Entre os candidatos a deputado federal, Thiago Kodama aparecia com R$ 556,5 mil em receitas. Na sequência estavam William Barros, com R$ 20.285; Chico Brasileiro, com R$ 16 mil; Airton José, com R$ 4 mil; Túlio Bandeira, com R$ 2,5 mil; e Flávio Ferrari, com R$ 1 mil.

Entre os candidatos a deputado estadual, Paulo Mac Donald havia informado R$ 128 mil em receitas. Yasmin Hachem aparecia com R$ 10 mil; Caê Traven, com R$ 3.042; Ricardinho, com R$ 3 mil; SGT Carlos Souza, com R$ 1,5 mil; e Inês da Saúde, com R$ 500.

Para os demais candidatos, não havia receitas disponíveis no arquivo consultado. Isso não significa necessariamente ausência de recursos. As informações podem estar em fase de lançamento e são atualizadas conforme as campanhas enviam os dados à Justiça Eleitoral.

Despesas ainda somavam R$ 6,7 mil

As despesas contratadas pelas candidaturas relacionadas a Foz somavam R$ 6.796 no mesmo levantamento.

Yasmin Hachem havia declarado R$ 3 mil em despesas contratadas. Thiago Kodama aparecia com R$ 2 mil; Caê Traven, com R$ 1.288,95; SGT Carlos Souza, com R$ 500; e William Barros, com R$ 7,05.

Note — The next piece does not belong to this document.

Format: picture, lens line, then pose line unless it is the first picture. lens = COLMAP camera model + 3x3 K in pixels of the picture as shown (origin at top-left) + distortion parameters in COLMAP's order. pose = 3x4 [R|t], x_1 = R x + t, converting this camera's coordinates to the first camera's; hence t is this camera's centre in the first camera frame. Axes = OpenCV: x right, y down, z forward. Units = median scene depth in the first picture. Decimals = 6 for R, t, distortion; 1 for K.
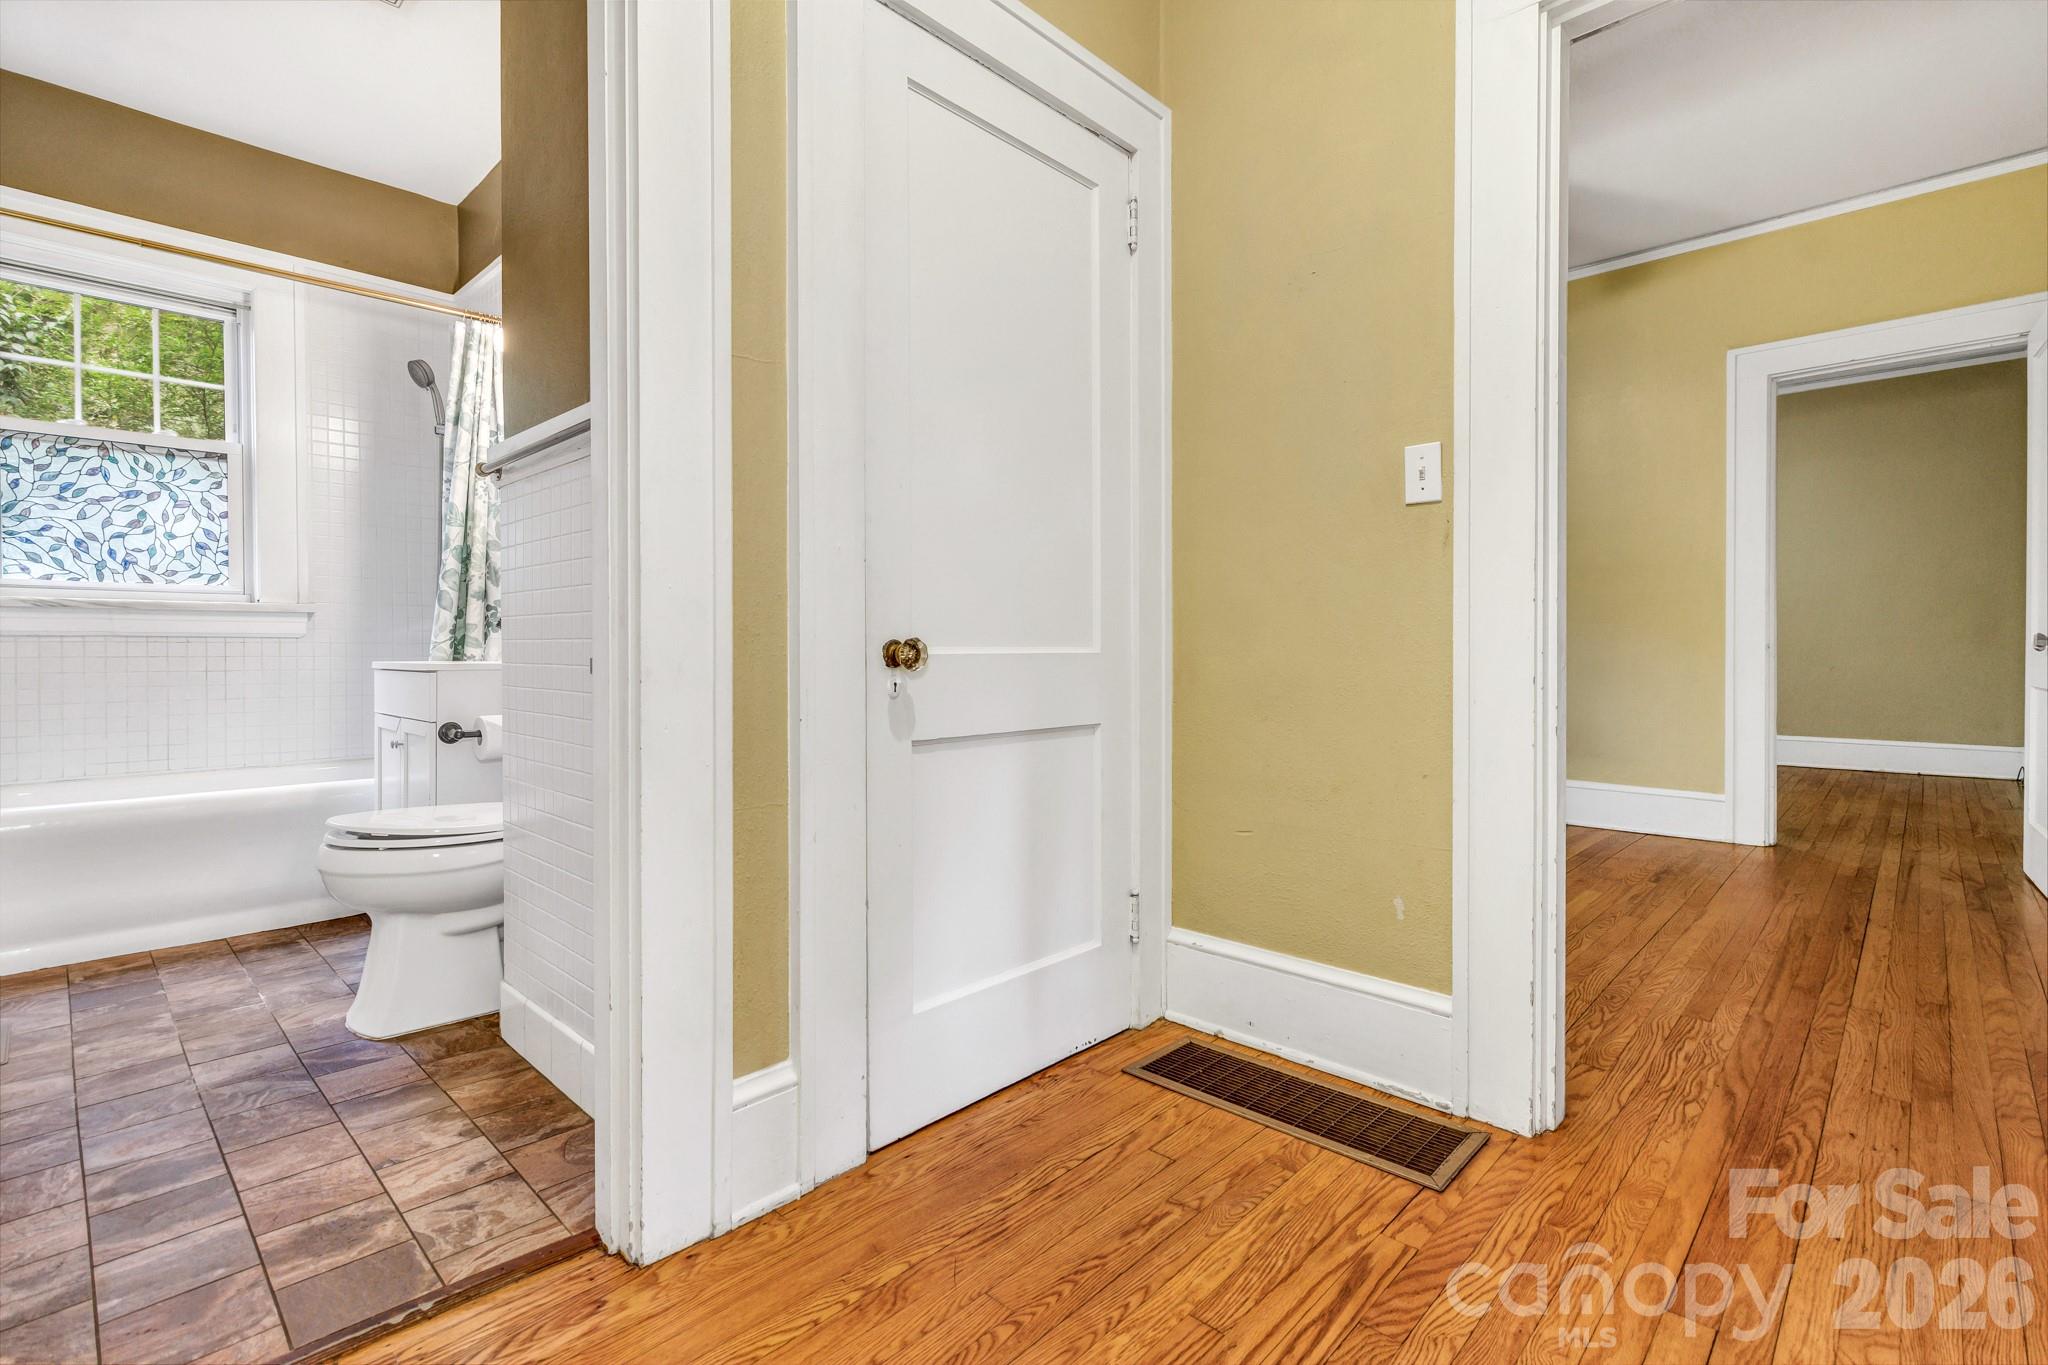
lens RADIAL K [[942.5, 0, 1027.8], [0, 942.5, 668.5], [0, 0, 1]] dist [0.002272, -0.001085]
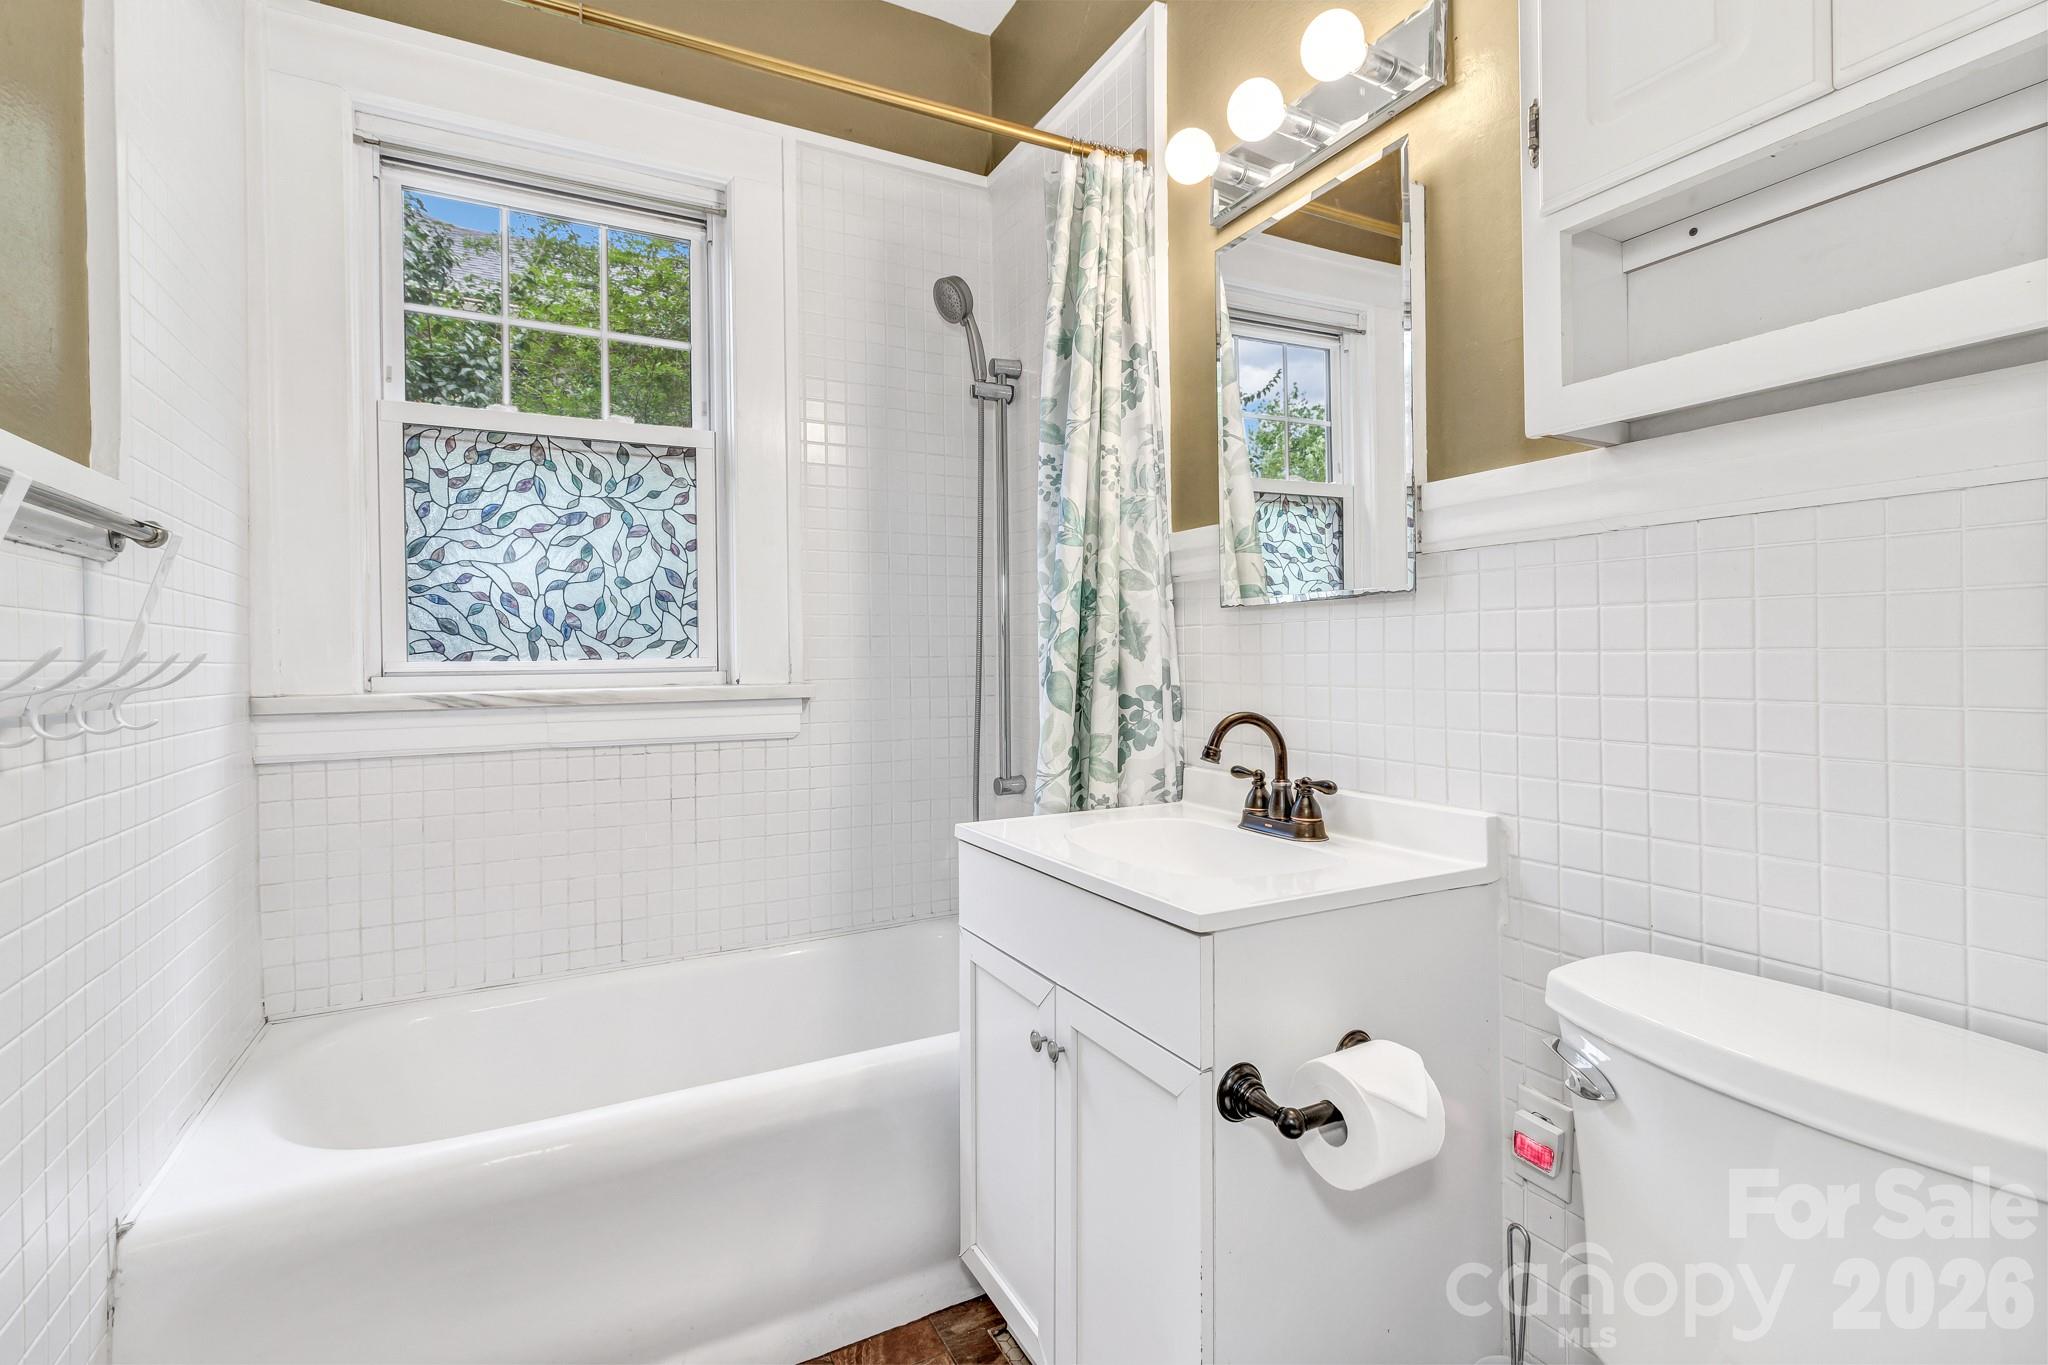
lens RADIAL K [[942.5, 0, 1020.1], [0, 942.5, 673.6], [0, 0, 1]] dist [0.002272, -0.001085]
pose [[0.946389, -0.003515, -0.323009, -0.462710], [0.002767, 0.999992, -0.002773, -0.078640], [0.323016, 0.001731, 0.946392, 0.498330]]
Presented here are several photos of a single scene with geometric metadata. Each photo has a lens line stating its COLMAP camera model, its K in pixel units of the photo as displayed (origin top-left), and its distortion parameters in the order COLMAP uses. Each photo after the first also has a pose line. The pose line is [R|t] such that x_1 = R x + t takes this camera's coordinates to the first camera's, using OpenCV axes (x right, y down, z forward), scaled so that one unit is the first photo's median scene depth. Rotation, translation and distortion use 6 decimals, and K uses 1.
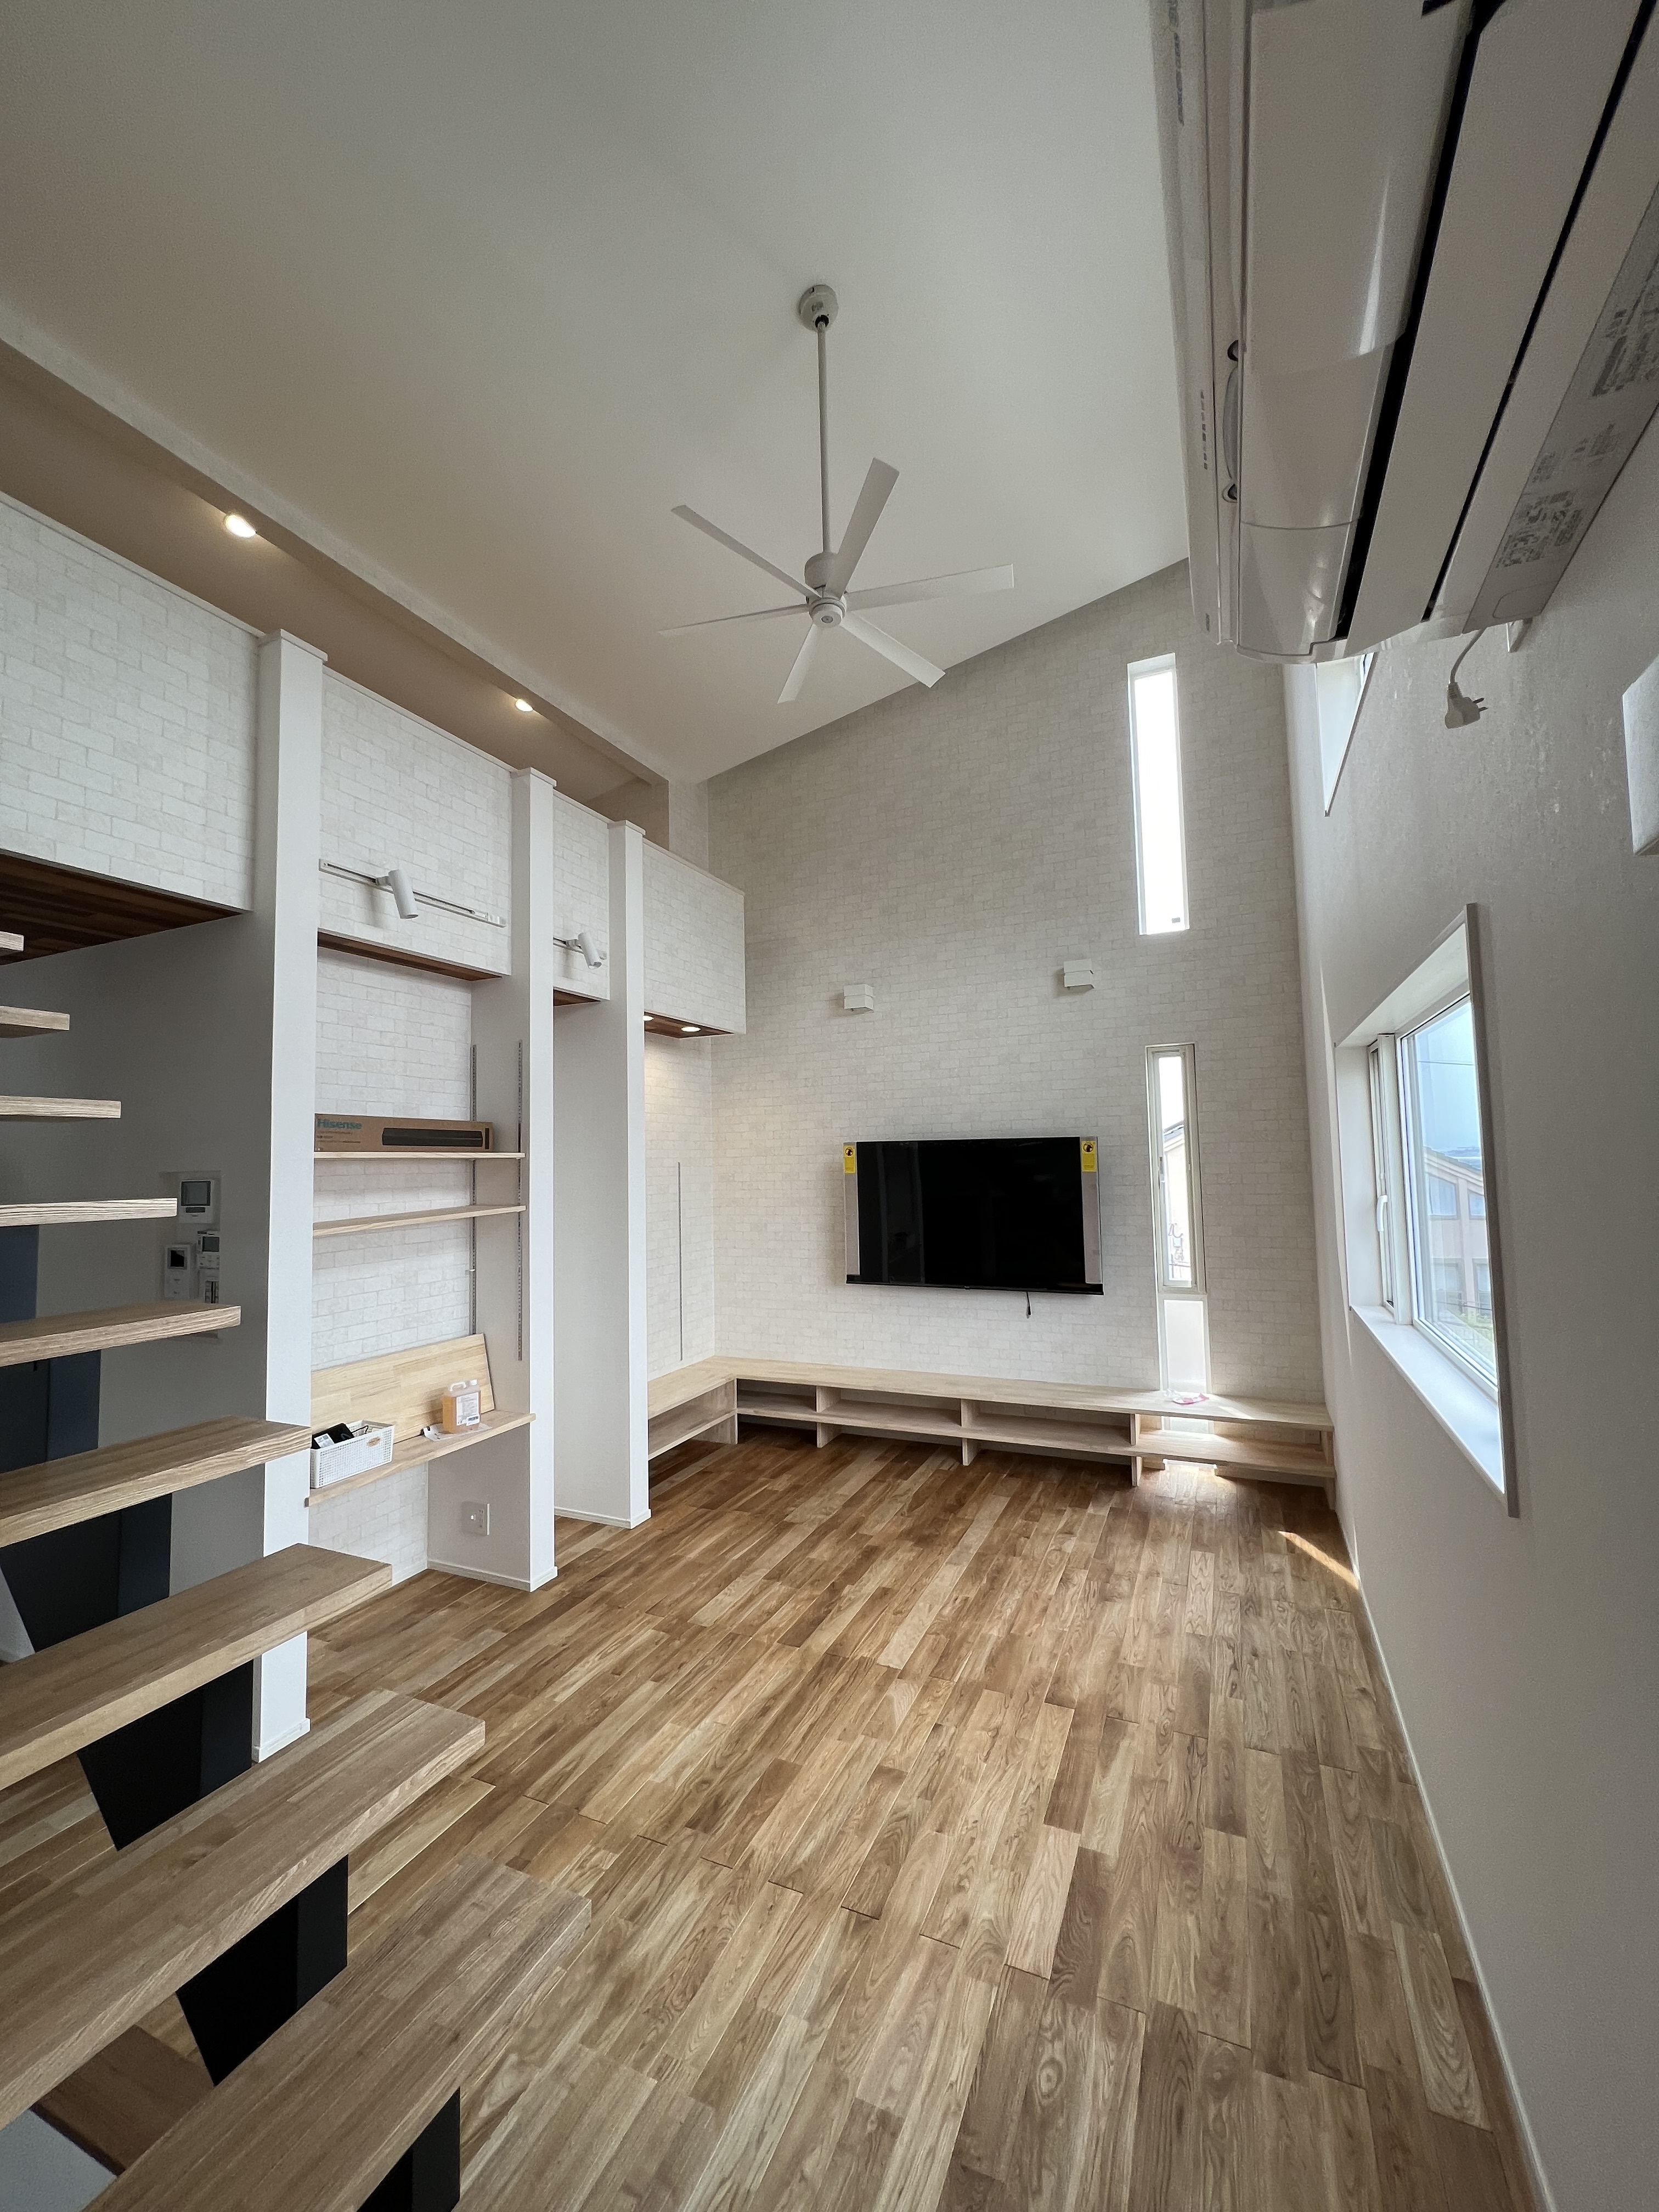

Nas demais candidaturas, ainda não havia despesas disponíveis na extração consultada. Os valores representam uma fotografia do início da campanha e devem aumentar ao longo do período eleitoral.

A legislação determina que os recursos financeiros recebidos sejam informados à Justiça Eleitoral em até 72 horas. As campanhas também deverão apresentar as prestações de contas previstas no calendário eleitoral.

O que entra no limite

O teto de gastos não considera somente contas já pagas. Segundo o TSE, entram no cálculo as despesas contratadas diretamente pela campanha, as transferências financeiras realizadas para partidos ou outros candidatos e as doações estimáveis em dinheiro.

As doações estimáveis incluem bens ou serviços cedidos gratuitamente, mas que possuem valor econômico. Também podem entrar no cálculo recursos transferidos pela candidatura ao partido quando o montante superar as despesas realizadas pela legenda em benefício daquele candidato.

O TSE decidiu manter em 2026 os mesmos limites utilizados nas eleições de 2022. A decisão considerou, entre outros fatores, a manutenção do Fundo Especial de Financiamento de Campanha em R$ 4,9 bilhões. Confira as regras divulgadas pelo TSE.

A candidatura ou o partido que ultrapassar o teto poderá receber multa equivalente a 100% do valor excedente. Dependendo das circunstâncias, o caso também poderá ser analisado como abuso de poder econômico.

Os valores recebidos e gastos por cada candidato podem ser acompanhados no DivulgaCandContas e no Portal de Dados Abertos do TSE. As informações continuarão mudando durante a campanha.